• _Tasks to carry out_:
• A. In the patch excerpt below, which Git tag is the patch made against?
• B. Name every variable declared in the patch excerpt below within the change block to clamd/server-th.c that begins "@@ -64,6 +64,8 @@".

** Opening Excerpt to read block **

Current patch against Git tag clamav-0.98.1 pasted below.

Cheers,

Julius
--
 clamd/server-th.c | 145 ++++++++++++++++++++++++++++++++----------------------
 clamd/server.h    |   7 +++
 2 files changed, 94 insertions(+), 58 deletions(-)

diff --git a/clamd/server-th.c b/clamd/server-th.c
index 86a3a48..3df5c9c 100644
--- a/clamd/server-th.c
+++ b/clamd/server-th.c
@@ -64,6 +64,8 @@
 int progexit = 0;
 pthread_mutex_t exit_mutex = PTHREAD_MUTEX_INITIALIZER;
 int reload = 0;
+volatile int reload_in_progress = 0;
+struct cl_engine *reload_engine = NULL;
 time_t reloaded_time = 0;
 pthread_mutex_t reload_mutex = PTHREAD_MUTEX_INITIALIZER;
 int sighup = 0;
@@ -158,40 +160,27 @@ void sighandler_th(int sig)
            logg("$Failed to write to syncpipe\n");
 }

-static struct cl_engine *reload_db(struct cl_engine *engine, unsigned int dboptions, const struct optstruct *opts, int do_check, int *ret)

** Closing Excerpt to read block **
** Opening Information shown block **

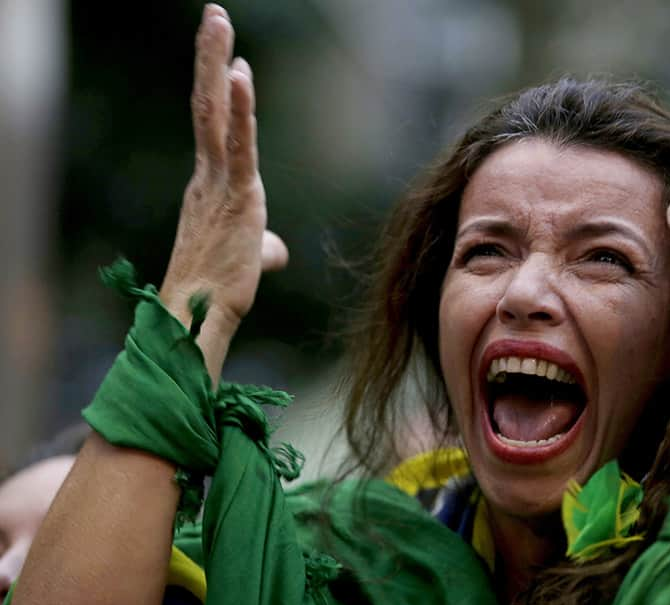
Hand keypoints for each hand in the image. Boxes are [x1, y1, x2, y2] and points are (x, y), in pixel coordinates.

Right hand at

** Closing Information shown block **

• _Your written answers_:
• A. clamav-0.98.1

• B. progexit, exit_mutex, reload, reload_in_progress, reload_engine, reloaded_time, reload_mutex, sighup